Are some or all of Kapuscinski’s extravagant generalizations subject to cavil and qualification by anthropologists and historians? I assume so. But they are thoughtful and provocative, and accord with some of my very shallow impressions of the places we saw.
Kapuscinski was gifted not only at speculating about large forces in the world. He also was a keen observer of the small parts of life. He had particular empathy for Africa’s urban poor, drawn to the cities in the hopes of finding some food, a life even slightly better than the struggle for survival in their drought-ravaged villages. His 1967 description of the destitute in Lagos, Nigeria, stays with me:
My alley, the adjacent streets, and the entire neighborhood are full of idle people. They wake in the morning and search for some water with which to wash their faces. Then, those with a bit of money buy themselves breakfast: a glass of tea and a stale roll. But many people don’t eat anything. Before noon still, the heat is difficult to bear — one must look for a shady spot.

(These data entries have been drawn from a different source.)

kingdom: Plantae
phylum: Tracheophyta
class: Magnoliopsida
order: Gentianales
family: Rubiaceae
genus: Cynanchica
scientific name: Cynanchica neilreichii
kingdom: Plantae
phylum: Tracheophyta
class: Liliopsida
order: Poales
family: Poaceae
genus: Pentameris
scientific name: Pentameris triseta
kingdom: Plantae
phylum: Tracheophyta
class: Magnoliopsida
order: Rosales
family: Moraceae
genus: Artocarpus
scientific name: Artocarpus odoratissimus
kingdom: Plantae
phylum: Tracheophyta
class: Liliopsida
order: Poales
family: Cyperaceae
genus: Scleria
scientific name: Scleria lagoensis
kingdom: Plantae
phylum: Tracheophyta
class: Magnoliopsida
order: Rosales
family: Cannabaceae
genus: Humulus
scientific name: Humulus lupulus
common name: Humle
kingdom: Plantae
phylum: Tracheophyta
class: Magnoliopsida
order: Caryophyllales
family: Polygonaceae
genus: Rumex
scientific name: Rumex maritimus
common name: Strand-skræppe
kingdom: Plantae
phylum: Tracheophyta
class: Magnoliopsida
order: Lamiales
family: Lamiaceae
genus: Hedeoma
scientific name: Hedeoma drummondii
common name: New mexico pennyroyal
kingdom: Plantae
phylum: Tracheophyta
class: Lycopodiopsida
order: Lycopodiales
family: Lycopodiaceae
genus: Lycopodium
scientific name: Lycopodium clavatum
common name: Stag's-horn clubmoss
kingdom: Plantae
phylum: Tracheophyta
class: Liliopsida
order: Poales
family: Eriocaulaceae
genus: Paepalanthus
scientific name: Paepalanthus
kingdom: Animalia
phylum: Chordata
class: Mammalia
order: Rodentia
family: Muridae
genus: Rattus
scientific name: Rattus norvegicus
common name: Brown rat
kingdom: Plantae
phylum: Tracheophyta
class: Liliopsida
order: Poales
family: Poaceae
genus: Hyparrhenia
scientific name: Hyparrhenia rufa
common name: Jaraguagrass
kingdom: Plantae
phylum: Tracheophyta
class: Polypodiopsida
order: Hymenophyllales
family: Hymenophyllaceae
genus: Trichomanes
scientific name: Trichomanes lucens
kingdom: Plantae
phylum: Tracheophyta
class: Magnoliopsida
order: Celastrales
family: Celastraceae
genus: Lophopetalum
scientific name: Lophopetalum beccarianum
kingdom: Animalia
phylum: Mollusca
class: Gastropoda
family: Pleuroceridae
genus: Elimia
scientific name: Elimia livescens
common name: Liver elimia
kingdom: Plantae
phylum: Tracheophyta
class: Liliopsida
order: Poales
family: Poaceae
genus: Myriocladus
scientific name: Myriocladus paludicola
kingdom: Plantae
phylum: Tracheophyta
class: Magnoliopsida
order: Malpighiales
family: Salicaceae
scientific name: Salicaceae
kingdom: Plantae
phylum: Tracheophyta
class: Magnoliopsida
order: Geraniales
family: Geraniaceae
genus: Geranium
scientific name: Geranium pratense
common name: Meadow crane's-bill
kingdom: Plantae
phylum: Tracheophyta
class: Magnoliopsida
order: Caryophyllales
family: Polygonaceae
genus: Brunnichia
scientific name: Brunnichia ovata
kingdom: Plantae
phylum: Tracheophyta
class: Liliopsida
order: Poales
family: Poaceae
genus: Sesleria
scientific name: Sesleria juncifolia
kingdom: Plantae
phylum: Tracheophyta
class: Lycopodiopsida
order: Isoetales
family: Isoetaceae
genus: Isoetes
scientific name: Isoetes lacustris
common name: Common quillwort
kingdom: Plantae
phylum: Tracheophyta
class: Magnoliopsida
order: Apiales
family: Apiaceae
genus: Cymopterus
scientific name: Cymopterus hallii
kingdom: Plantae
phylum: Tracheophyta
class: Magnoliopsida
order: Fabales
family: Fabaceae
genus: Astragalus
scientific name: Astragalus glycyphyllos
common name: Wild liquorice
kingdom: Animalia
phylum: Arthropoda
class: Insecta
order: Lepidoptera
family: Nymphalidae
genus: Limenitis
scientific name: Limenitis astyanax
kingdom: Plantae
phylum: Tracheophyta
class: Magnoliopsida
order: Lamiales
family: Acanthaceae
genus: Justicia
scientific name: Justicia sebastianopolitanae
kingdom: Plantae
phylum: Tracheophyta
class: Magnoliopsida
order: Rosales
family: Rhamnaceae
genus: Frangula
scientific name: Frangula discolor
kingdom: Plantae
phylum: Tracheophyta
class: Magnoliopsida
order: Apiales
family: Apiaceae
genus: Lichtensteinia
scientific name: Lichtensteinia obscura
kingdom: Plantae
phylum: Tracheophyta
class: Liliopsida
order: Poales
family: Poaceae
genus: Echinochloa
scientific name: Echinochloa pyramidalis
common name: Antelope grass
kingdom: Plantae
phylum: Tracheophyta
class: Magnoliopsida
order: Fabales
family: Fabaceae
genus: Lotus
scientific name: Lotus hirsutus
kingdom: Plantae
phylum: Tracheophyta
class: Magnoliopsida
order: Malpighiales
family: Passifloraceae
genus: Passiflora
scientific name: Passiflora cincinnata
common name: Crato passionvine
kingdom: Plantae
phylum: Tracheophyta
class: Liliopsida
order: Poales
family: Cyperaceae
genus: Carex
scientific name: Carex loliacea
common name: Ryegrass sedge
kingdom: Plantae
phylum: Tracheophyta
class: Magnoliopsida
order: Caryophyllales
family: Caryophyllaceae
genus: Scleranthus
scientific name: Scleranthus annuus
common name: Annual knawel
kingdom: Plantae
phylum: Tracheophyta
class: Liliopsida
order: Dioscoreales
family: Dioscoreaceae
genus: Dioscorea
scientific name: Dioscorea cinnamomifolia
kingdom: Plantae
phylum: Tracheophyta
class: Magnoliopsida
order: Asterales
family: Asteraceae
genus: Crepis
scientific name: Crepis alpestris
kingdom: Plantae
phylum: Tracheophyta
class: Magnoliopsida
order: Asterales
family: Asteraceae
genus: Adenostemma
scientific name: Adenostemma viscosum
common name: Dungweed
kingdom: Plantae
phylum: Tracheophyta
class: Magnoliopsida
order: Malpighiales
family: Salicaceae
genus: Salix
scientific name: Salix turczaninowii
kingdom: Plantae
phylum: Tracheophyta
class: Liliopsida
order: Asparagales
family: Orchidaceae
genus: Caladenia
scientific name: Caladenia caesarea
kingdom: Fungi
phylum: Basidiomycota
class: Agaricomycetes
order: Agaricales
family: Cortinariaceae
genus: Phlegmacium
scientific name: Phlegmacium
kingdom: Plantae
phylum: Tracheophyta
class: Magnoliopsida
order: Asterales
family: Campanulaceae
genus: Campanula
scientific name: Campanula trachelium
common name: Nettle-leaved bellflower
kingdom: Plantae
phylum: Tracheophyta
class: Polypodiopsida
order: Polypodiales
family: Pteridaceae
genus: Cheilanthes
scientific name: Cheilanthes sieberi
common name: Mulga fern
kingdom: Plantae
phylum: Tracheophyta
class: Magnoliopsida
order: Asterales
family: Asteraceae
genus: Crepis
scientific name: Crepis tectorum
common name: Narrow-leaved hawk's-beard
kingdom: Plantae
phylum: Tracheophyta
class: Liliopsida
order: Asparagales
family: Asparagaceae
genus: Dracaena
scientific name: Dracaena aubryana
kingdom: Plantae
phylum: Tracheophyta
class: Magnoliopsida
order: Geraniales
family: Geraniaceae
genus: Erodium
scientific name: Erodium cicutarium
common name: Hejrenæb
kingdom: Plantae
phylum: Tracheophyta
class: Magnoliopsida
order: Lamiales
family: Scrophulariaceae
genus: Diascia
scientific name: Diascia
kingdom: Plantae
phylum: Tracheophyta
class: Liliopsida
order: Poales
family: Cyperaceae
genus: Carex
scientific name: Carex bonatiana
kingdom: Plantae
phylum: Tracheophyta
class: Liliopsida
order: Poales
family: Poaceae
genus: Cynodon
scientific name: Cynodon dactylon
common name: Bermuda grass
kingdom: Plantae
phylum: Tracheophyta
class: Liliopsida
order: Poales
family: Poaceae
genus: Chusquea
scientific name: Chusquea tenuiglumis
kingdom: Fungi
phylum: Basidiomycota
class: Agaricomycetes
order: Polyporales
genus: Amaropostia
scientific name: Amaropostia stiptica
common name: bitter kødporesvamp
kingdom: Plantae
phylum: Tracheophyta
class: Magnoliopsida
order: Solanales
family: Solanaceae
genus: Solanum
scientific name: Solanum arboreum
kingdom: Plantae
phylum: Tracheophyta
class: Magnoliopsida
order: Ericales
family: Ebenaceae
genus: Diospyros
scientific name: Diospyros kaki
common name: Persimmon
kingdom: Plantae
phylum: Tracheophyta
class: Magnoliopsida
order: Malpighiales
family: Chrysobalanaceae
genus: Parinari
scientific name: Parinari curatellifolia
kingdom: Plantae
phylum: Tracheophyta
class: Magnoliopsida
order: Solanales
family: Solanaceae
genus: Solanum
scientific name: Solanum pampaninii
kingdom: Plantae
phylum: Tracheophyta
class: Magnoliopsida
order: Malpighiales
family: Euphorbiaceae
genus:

The shade moves hourly with the sun, and the man moves with the shade — following the shade, crawling after it to hide in its dark, cool interior, is each day his only real occupation. Hunger. One badly wants to eat, but there is nothing to be had. Making matters worse, the smell of roasting meal wafts from a nearby bar. Why don’t these people storm the bar?
. . .
It is rare for someone to settle for long in my alleyway. The people who pass through are the city’s eternal nomads, wanderers along the chaotic and dusty labyrinth of its streets. They move away quickly and vanish without a trace, because they never really had anything. They go, either tempted by the mirage of employment, or frightened by an epidemic that has suddenly broken out nearby, or evicted by the owners of the clay huts and verandas, whom they were unable to pay for the space they occupied. Everything in their life is temporary, fluid, and frail. It exists and it doesn’t exist. Even if it does exist — then for how long? This eternal uncertainty causes my neighbors to live in a perpetual state of alert, of unabating fear.
Fifty years later — based on the many young and older people we saw idling on streets and in markets at all times of the day, based on the our guides’ report that Kenya has a forty percent unemployment rate — not a great deal has changed.
I’m not sure that Kapuscinski’s work would have resonated so powerfully with me if I had not just been in Africa, but I commend it without reservation. Have you never understood the whole Hutu and Tutsi thing in Rwanda? Kapuscinski can explain that to you. How about the decades-long civil wars on the continent — in Uganda and Ethiopia and Nigeria and Liberia: why do we know so little about them? Kapuscinski has ideas about that, too. It’s a great book.